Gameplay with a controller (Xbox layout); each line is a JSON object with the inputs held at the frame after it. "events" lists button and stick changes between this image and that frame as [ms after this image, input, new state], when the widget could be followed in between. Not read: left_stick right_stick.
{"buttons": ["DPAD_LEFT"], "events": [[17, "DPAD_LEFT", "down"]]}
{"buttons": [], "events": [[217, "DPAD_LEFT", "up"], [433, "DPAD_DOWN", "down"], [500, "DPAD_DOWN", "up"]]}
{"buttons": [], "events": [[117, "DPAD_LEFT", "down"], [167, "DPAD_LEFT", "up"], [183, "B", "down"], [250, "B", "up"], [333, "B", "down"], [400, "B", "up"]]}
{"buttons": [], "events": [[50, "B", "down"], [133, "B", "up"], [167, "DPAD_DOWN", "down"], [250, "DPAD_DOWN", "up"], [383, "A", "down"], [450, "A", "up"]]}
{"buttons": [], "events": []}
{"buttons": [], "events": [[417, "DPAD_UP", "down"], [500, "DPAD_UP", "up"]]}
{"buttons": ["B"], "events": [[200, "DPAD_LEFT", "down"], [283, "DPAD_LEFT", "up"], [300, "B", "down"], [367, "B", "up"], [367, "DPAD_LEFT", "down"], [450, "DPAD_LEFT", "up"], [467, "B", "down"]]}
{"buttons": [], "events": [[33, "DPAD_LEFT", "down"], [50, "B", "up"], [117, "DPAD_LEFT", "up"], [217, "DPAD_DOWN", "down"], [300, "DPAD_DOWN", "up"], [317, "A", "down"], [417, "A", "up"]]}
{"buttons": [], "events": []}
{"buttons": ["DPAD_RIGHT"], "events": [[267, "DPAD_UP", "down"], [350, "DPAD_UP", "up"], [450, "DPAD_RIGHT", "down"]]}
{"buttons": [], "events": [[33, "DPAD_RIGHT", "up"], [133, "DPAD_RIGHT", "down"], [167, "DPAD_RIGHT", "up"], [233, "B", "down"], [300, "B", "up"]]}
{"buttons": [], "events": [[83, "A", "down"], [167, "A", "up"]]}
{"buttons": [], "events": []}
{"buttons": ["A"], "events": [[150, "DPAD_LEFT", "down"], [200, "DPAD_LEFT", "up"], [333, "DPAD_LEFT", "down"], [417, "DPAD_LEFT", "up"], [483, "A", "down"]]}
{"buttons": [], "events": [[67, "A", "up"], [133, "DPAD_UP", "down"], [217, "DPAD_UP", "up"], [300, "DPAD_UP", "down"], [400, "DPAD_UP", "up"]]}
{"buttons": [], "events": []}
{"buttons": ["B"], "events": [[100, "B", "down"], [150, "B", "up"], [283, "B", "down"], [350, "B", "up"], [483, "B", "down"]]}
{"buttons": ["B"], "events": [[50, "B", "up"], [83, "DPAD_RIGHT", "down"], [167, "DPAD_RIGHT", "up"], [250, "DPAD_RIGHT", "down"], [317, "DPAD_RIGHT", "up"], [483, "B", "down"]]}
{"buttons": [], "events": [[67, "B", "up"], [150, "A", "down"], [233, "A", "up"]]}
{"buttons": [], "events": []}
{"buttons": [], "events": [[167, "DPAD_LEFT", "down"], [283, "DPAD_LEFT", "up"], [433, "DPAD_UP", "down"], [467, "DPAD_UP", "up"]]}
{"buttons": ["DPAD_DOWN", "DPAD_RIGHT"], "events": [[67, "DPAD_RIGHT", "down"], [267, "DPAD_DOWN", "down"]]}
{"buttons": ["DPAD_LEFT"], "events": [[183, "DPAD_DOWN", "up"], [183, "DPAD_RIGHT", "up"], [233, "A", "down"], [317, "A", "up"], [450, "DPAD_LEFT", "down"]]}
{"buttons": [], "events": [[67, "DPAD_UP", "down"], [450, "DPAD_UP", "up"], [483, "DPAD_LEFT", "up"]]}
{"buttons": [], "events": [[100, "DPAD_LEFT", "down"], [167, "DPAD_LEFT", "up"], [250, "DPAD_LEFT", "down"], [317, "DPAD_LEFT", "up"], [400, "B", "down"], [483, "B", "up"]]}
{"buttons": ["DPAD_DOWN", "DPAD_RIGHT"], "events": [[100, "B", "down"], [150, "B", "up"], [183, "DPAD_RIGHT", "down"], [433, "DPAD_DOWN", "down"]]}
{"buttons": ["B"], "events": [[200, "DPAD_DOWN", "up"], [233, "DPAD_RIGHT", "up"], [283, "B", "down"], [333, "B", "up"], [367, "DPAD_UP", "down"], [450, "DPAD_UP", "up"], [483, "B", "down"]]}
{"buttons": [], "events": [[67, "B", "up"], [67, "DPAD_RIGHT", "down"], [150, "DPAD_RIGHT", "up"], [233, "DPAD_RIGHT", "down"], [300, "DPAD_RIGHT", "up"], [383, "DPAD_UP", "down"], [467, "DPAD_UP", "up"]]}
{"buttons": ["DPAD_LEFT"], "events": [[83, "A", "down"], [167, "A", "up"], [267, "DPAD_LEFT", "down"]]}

________

→ ABOUT THIS EXERCISE
Write all the records out again. Nothing may differ from the original.

→ RESPONSE TO THIS TASK
Gameplay with a controller (Xbox layout); each line is a JSON object with the inputs held at the frame after it. "events" lists button and stick changes between this image and that frame as [ms after this image, input, new state], when the widget could be followed in between. Not read: left_stick right_stick.
{"buttons": ["DPAD_LEFT"], "events": [[17, "DPAD_LEFT", "down"]]}
{"buttons": [], "events": [[217, "DPAD_LEFT", "up"], [433, "DPAD_DOWN", "down"], [500, "DPAD_DOWN", "up"]]}
{"buttons": [], "events": [[117, "DPAD_LEFT", "down"], [167, "DPAD_LEFT", "up"], [183, "B", "down"], [250, "B", "up"], [333, "B", "down"], [400, "B", "up"]]}
{"buttons": [], "events": [[50, "B", "down"], [133, "B", "up"], [167, "DPAD_DOWN", "down"], [250, "DPAD_DOWN", "up"], [383, "A", "down"], [450, "A", "up"]]}
{"buttons": [], "events": []}
{"buttons": [], "events": [[417, "DPAD_UP", "down"], [500, "DPAD_UP", "up"]]}
{"buttons": ["B"], "events": [[200, "DPAD_LEFT", "down"], [283, "DPAD_LEFT", "up"], [300, "B", "down"], [367, "B", "up"], [367, "DPAD_LEFT", "down"], [450, "DPAD_LEFT", "up"], [467, "B", "down"]]}
{"buttons": [], "events": [[33, "DPAD_LEFT", "down"], [50, "B", "up"], [117, "DPAD_LEFT", "up"], [217, "DPAD_DOWN", "down"], [300, "DPAD_DOWN", "up"], [317, "A", "down"], [417, "A", "up"]]}
{"buttons": [], "events": []}
{"buttons": ["DPAD_RIGHT"], "events": [[267, "DPAD_UP", "down"], [350, "DPAD_UP", "up"], [450, "DPAD_RIGHT", "down"]]}
{"buttons": [], "events": [[33, "DPAD_RIGHT", "up"], [133, "DPAD_RIGHT", "down"], [167, "DPAD_RIGHT", "up"], [233, "B", "down"], [300, "B", "up"]]}
{"buttons": [], "events": [[83, "A", "down"], [167, "A", "up"]]}
{"buttons": [], "events": []}
{"buttons": ["A"], "events": [[150, "DPAD_LEFT", "down"], [200, "DPAD_LEFT", "up"], [333, "DPAD_LEFT", "down"], [417, "DPAD_LEFT", "up"], [483, "A", "down"]]}
{"buttons": [], "events": [[67, "A", "up"], [133, "DPAD_UP", "down"], [217, "DPAD_UP", "up"], [300, "DPAD_UP", "down"], [400, "DPAD_UP", "up"]]}
{"buttons": [], "events": []}
{"buttons": ["B"], "events": [[100, "B", "down"], [150, "B", "up"], [283, "B", "down"], [350, "B", "up"], [483, "B", "down"]]}
{"buttons": ["B"], "events": [[50, "B", "up"], [83, "DPAD_RIGHT", "down"], [167, "DPAD_RIGHT", "up"], [250, "DPAD_RIGHT", "down"], [317, "DPAD_RIGHT", "up"], [483, "B", "down"]]}
{"buttons": [], "events": [[67, "B", "up"], [150, "A", "down"], [233, "A", "up"]]}
{"buttons": [], "events": []}
{"buttons": [], "events": [[167, "DPAD_LEFT", "down"], [283, "DPAD_LEFT", "up"], [433, "DPAD_UP", "down"], [467, "DPAD_UP", "up"]]}
{"buttons": ["DPAD_DOWN", "DPAD_RIGHT"], "events": [[67, "DPAD_RIGHT", "down"], [267, "DPAD_DOWN", "down"]]}
{"buttons": ["DPAD_LEFT"], "events": [[183, "DPAD_DOWN", "up"], [183, "DPAD_RIGHT", "up"], [233, "A", "down"], [317, "A", "up"], [450, "DPAD_LEFT", "down"]]}
{"buttons": [], "events": [[67, "DPAD_UP", "down"], [450, "DPAD_UP", "up"], [483, "DPAD_LEFT", "up"]]}
{"buttons": [], "events": [[100, "DPAD_LEFT", "down"], [167, "DPAD_LEFT", "up"], [250, "DPAD_LEFT", "down"], [317, "DPAD_LEFT", "up"], [400, "B", "down"], [483, "B", "up"]]}
{"buttons": ["DPAD_DOWN", "DPAD_RIGHT"], "events": [[100, "B", "down"], [150, "B", "up"], [183, "DPAD_RIGHT", "down"], [433, "DPAD_DOWN", "down"]]}
{"buttons": ["B"], "events": [[200, "DPAD_DOWN", "up"], [233, "DPAD_RIGHT", "up"], [283, "B", "down"], [333, "B", "up"], [367, "DPAD_UP", "down"], [450, "DPAD_UP", "up"], [483, "B", "down"]]}
{"buttons": [], "events": [[67, "B", "up"], [67, "DPAD_RIGHT", "down"], [150, "DPAD_RIGHT", "up"], [233, "DPAD_RIGHT", "down"], [300, "DPAD_RIGHT", "up"], [383, "DPAD_UP", "down"], [467, "DPAD_UP", "up"]]}
{"buttons": ["DPAD_LEFT"], "events": [[83, "A", "down"], [167, "A", "up"], [267, "DPAD_LEFT", "down"]]}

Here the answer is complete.